What the task asks:
Say how many lines in the records hold "root". Nothing but the number should be given.

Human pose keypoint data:

###

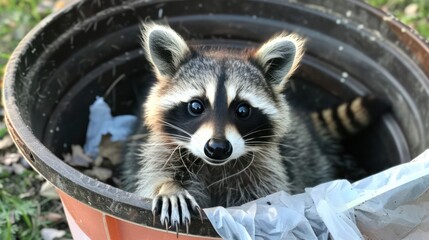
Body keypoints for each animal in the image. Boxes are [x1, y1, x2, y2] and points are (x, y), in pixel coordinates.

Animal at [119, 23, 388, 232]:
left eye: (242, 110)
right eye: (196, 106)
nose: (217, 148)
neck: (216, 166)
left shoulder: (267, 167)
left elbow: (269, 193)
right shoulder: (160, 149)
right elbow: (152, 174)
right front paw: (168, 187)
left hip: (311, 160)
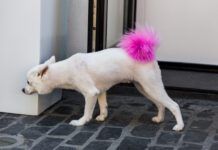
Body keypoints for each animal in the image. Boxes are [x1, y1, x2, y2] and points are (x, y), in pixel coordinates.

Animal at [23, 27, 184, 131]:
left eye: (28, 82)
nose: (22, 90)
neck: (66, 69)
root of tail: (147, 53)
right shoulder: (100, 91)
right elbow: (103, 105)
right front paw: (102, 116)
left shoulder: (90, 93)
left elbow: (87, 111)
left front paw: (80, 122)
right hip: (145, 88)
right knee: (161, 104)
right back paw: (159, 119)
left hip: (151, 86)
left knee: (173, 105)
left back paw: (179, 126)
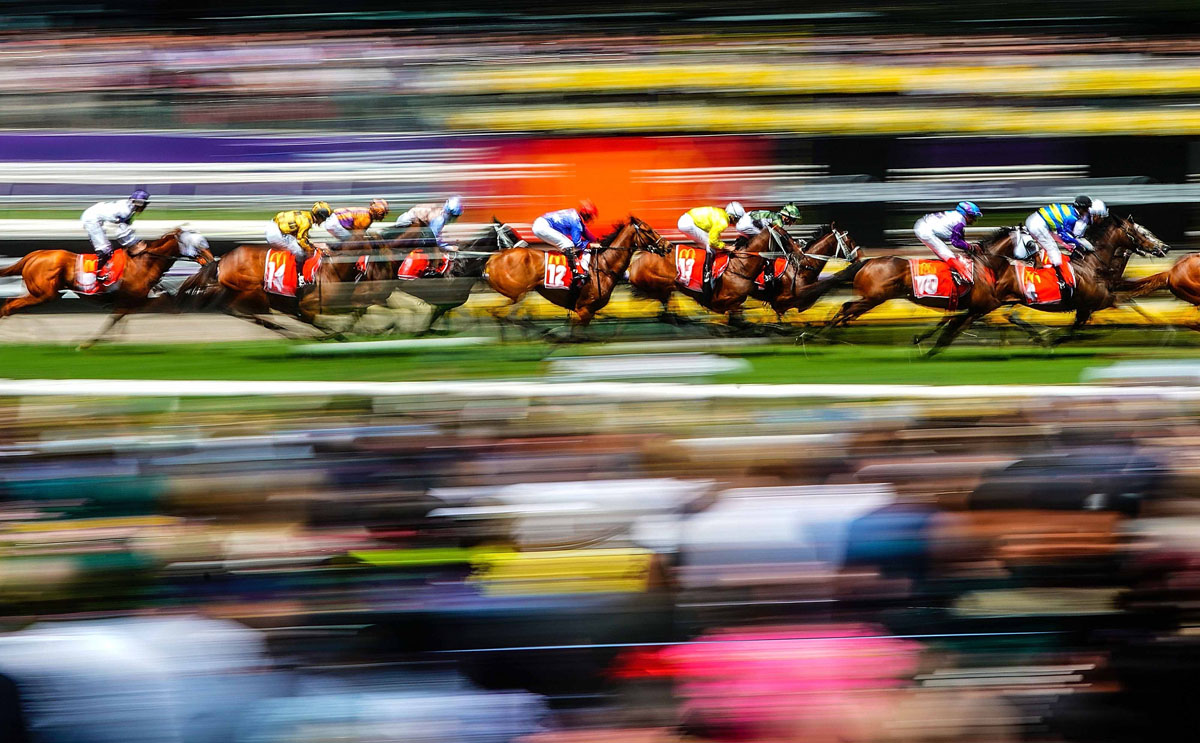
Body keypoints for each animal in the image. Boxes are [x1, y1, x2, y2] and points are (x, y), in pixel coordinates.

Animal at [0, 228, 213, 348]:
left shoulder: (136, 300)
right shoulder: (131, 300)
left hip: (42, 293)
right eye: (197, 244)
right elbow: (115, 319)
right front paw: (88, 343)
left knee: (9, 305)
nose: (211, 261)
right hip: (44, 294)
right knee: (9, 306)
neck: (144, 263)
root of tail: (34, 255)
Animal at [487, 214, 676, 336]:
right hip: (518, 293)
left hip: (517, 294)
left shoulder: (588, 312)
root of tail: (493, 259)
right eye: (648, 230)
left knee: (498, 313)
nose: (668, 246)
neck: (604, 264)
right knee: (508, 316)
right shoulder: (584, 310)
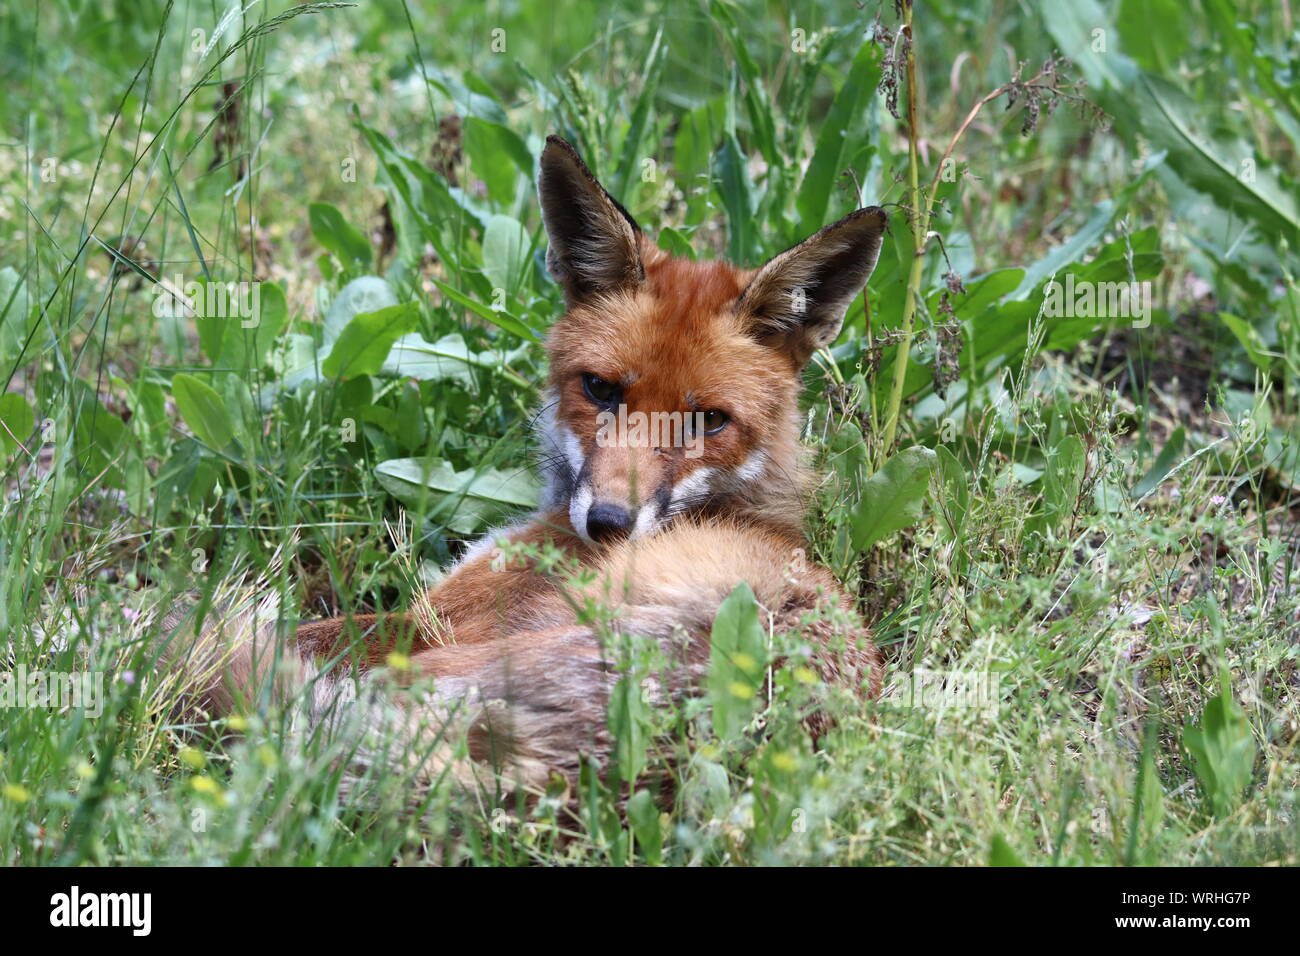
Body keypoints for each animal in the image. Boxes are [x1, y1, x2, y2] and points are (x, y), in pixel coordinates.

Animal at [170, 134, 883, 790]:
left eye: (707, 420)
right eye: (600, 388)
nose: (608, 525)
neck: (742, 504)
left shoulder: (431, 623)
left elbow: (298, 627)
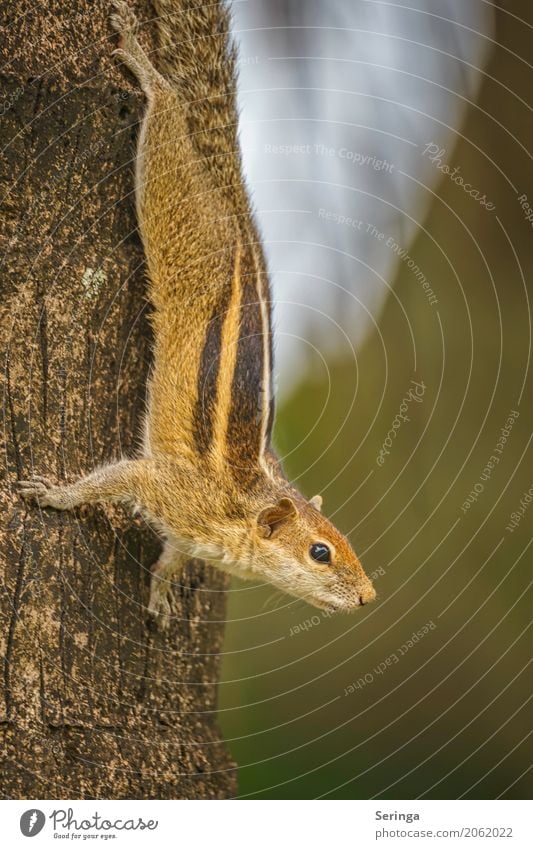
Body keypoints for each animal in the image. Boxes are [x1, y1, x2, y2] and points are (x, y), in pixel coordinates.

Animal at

###

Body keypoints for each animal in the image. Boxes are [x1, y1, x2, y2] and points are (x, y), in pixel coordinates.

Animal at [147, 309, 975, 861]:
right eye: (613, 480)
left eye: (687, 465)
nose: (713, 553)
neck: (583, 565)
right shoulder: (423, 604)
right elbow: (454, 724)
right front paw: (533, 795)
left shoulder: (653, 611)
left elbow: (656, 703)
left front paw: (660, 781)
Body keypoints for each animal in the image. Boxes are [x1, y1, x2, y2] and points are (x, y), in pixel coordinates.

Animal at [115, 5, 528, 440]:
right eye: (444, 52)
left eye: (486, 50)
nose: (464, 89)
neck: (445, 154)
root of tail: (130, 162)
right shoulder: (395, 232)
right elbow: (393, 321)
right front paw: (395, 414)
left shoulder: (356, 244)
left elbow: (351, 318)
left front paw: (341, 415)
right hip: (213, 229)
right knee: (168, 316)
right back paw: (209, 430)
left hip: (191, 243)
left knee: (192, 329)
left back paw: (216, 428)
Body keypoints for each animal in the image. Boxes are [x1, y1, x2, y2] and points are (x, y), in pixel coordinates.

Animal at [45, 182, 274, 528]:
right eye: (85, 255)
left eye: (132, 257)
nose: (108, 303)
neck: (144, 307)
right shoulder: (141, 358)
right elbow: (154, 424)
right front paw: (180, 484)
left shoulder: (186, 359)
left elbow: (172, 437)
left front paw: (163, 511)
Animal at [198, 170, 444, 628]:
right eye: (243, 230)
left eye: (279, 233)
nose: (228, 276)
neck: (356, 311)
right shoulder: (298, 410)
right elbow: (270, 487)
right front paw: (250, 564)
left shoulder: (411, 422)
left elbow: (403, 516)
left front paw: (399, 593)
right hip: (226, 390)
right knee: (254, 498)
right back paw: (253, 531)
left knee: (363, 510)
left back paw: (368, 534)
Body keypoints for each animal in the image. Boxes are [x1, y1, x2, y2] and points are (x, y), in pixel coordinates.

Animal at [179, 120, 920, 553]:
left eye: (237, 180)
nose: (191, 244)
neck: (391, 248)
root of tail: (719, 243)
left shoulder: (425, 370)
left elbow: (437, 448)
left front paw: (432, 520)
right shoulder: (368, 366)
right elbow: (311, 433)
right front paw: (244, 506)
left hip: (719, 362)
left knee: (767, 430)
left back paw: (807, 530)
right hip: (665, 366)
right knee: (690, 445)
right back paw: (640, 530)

###

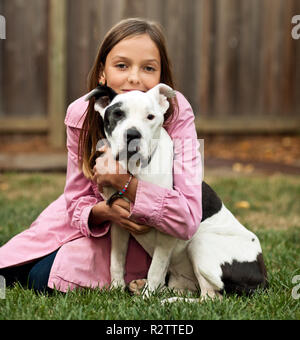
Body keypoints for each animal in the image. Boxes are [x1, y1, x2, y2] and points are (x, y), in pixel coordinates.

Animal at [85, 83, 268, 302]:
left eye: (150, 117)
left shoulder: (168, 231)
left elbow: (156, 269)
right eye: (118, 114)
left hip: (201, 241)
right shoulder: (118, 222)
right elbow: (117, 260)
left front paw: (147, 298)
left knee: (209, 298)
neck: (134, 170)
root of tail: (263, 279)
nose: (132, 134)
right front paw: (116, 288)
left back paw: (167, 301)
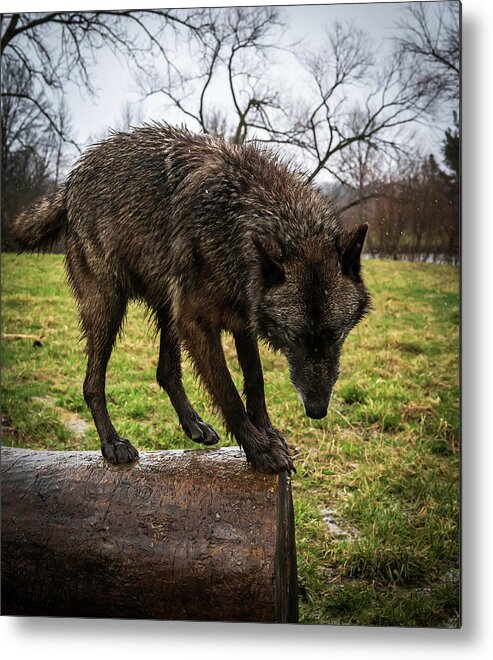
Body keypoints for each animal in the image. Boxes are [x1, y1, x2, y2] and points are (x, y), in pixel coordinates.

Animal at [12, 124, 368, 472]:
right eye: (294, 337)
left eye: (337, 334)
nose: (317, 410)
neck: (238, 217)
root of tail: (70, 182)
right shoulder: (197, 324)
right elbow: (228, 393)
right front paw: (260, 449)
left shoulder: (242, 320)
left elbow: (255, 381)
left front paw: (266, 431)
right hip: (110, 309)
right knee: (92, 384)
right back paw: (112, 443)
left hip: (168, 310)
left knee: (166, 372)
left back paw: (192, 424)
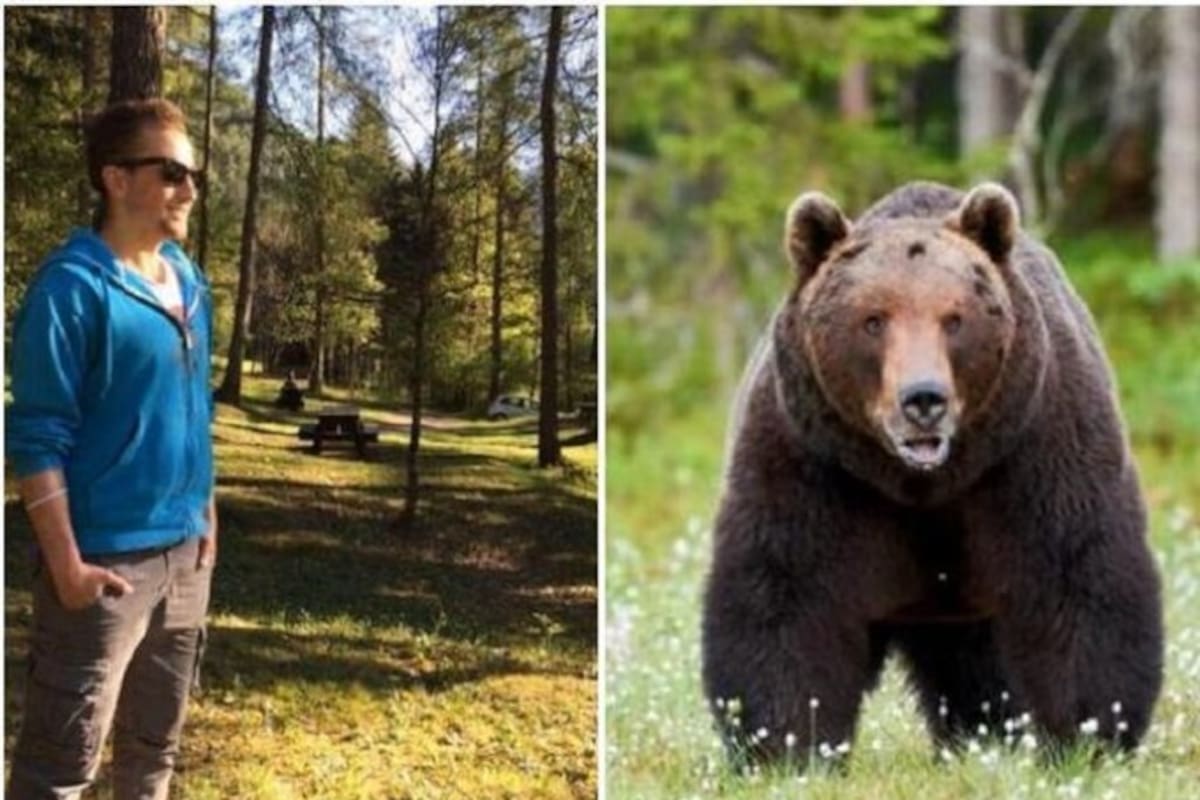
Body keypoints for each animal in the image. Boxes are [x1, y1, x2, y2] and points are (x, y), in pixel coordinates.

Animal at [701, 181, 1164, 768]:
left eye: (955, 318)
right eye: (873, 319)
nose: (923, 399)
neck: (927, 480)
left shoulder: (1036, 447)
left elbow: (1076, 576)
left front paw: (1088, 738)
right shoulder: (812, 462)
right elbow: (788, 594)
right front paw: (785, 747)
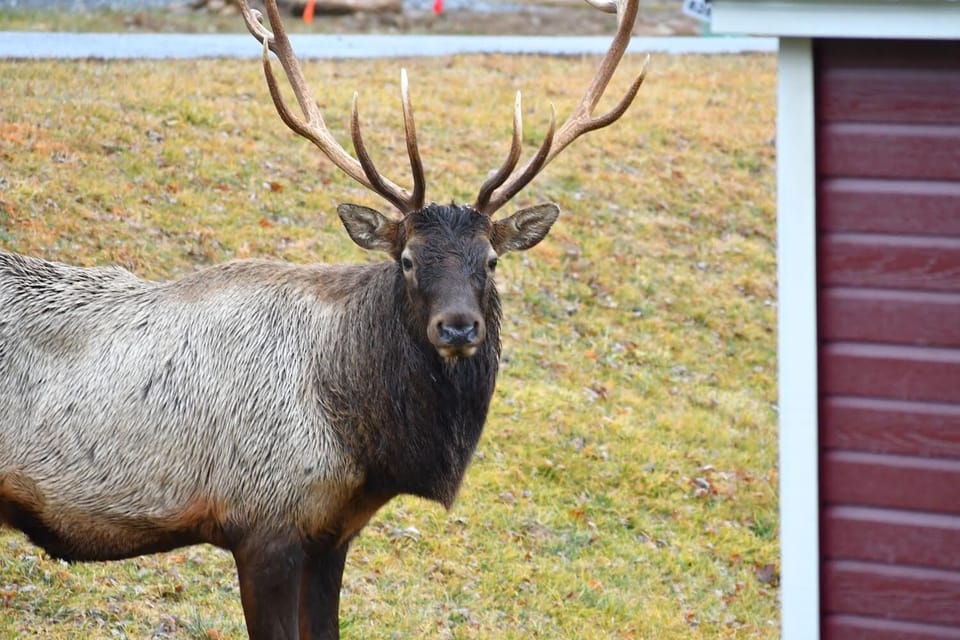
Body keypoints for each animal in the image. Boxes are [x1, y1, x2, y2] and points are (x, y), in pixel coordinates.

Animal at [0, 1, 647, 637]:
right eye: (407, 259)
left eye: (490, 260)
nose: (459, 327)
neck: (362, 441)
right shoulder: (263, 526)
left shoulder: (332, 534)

###

Answer to the problem:
7